Islamic agenda was matter of national interests and the Malay

 
Malay rulers were against any move to turn the country into an Islamic state from the very beginning of Malaya independence talks, said Hindraf Makkal Sakti here today.

During the pre-independence talks for Malaya, Hindraf supremo P Waytha Moorthy said the rulers definitely backed for establishment of a secular state to safeguard rights and interests of all Malaysians.

He said documents on pre-independence talks disclosed that the rulers wanted Islamic religious matters to be under their jurisdiction.

He said Malaysians must know that during pre-independence days, all states in Malaya were identified and recognised as separate countries.

He said respective rulers wanted control over Islamic religious affairs and maintain a secular state in their respective “countries.”

He said the rulers submitted a collective representation on this to the Reid Commission through their legal counsel, a highly respected British Queen’s Counsel Neil Lawson, who was a member of British Communist Party.

Reid Commission was formed to receive recommendations and draft the Constitution for the imminent independent Federation of Malaya.

“The rulers unanimously agreed and accepted only the proposition and implication of parliamentary democracy and civil law to reign supreme over everything else.

“They never wanted an Islamic state,” Waytha Moorthy, pointing out that the system of constitutional monarch was a fundamental foundation of an independent Malaya.

He was responding to the political furore caused by PAS’s desire to turn Malaysia to an Islamic state and introduce hudud as the supreme legislation.

He said DAP national chairman and senior parliamentarian Karpal Singh was absolutely right to opposing PAS’s Islamic agenda as unconstitutional.

He charged that the Islamisation process of administration started by former premier Dr Mahathir Mohamed was unconstitutional and disdainful against the spirit of country’s independence.

He said Umno had committed so much unconstitutional misconduct, intimidation and bullying via religious extremism and racism under its 55 years of misrule in the country.

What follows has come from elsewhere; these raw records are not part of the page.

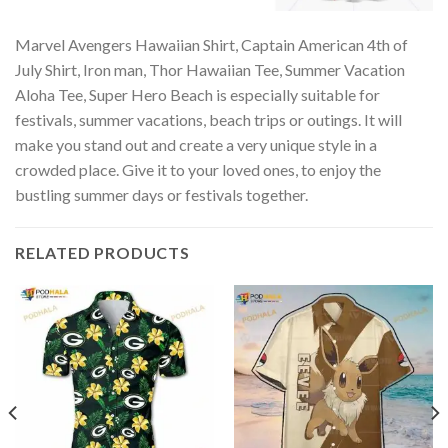
Marvel Avengers Hawaiian Shirt, Captain American 4th of
July Shirt, Iron man, Thor Hawaiian Tee, Summer Vacation
Aloha Tee, Super Hero Beach is especially suitable for
festivals, summer vacations, beach trips or outings. It will
make you stand out and create a very unique style in a
crowded place. Give it to your loved ones, to enjoy the
bustling summer days or festivals together.
RELATED PRODUCTS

He chided other Barisan Nasional component parties for having been politically impotent to stop Umno hegemony for half century.

Since pre-independence days, he said the rulers opposed Islamisation of administration and federal government interference or involvement in religious affairs.

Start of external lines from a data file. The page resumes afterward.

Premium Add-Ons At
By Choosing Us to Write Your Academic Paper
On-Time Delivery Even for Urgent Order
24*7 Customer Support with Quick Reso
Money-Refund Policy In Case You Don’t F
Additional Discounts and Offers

Hence, he said an Islamic agenda would be unconstitutional and against interests of all Malaysians, the very spirit of independence and wishes of rulers to be just and fair to all Malaysians.

“This was well documented in Malaya pre-independence talks,” said Waytha Moorthy.

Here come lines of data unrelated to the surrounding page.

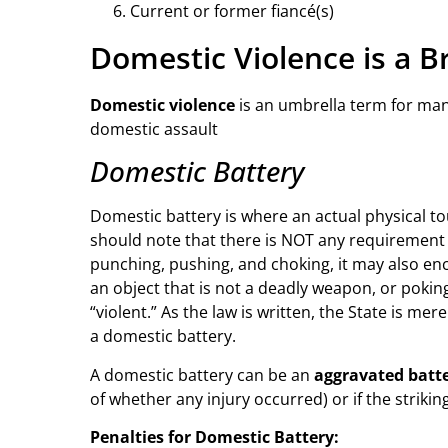
Current or former fiancé(s)
Domestic Violence is a B
Domestic violence
is an umbrella term for ma
domestic assault
Domestic Battery
Domestic battery is where an actual physical tou
should note that there is NOT any requirement t
punching, pushing, and choking, it may also en
an object that is not a deadly weapon, or pokin
“violent.” As the law is written, the State is m
a domestic battery.
A domestic battery can be an
aggravated batt
of whether any injury occurred) or if the striki
Penalties for Domestic Battery: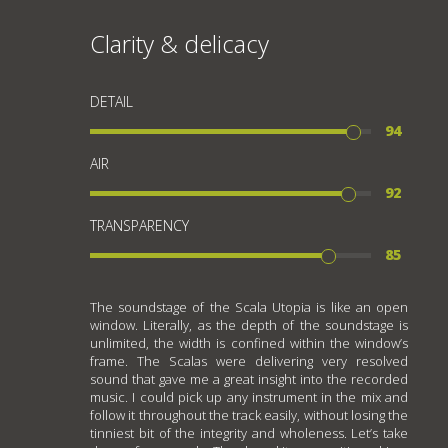
Clarity & delicacy
DETAIL
94
AIR
92
TRANSPARENCY
85
The soundstage of the Scala Utopia is like an open
window. Literally, as the depth of the soundstage is
unlimited, the width is confined within the window’s
frame. The Scalas were delivering very resolved
sound that gave me a great insight into the recorded
music. I could pick up any instrument in the mix and
follow it throughout the track easily, without losing the
tinniest bit of the integrity and wholeness. Let’s take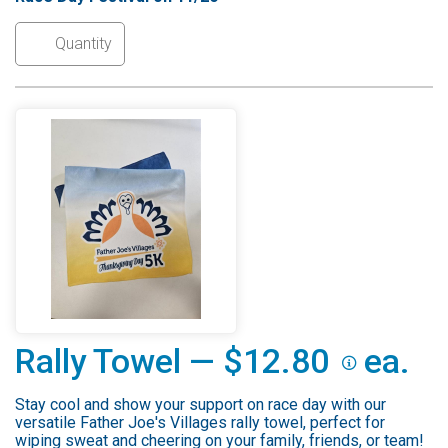
Rally Towel — $12.80
ea.
Stay cool and show your support on race day with our
versatile Father Joe's Villages rally towel, perfect for
wiping sweat and cheering on your family, friends, or team!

He said the rulers’ unanimous stand against an Islamic state was discovered when he scrutinised documents on Malaya pre-independence talks in London archives.

He extracted about 40,000 documents after perusing some half-million documents on Malaya pre-independence taks to facilitate Hindraf’s multi-million ringgit class action suit against the UK government.

Waytha Moorthy, who returned to Malaysia after five-years living in England, filed the suit in London High Court on July 2.

The suit was to seek justice for colonial wrongs done by the British government, the country’s former colonial government, on Malaysian ethnic Indians.

Waytha Moorthy rubbished suggestions that the country’s Islamic agenda was an exclusive Malay – Muslim issue and not for others to deliberate because of its sensitivity.

He said the agenda affects some 13 million non-Muslim Malaysians who have equal citizenry rights to oppose any attempt to establish an Islamic state.

He said the pro-Islamist groups should not foolishly talk as if only Malay – Muslims have dignity, rights and sensitivity while others don’t.

He said ethnic Indian and Chinese communities who represented the world’s earliest, greater and dominant civilizations have all rights to uphold a secular state and civil law supremacy.

Muslims should realize they were not the only citizens in the country.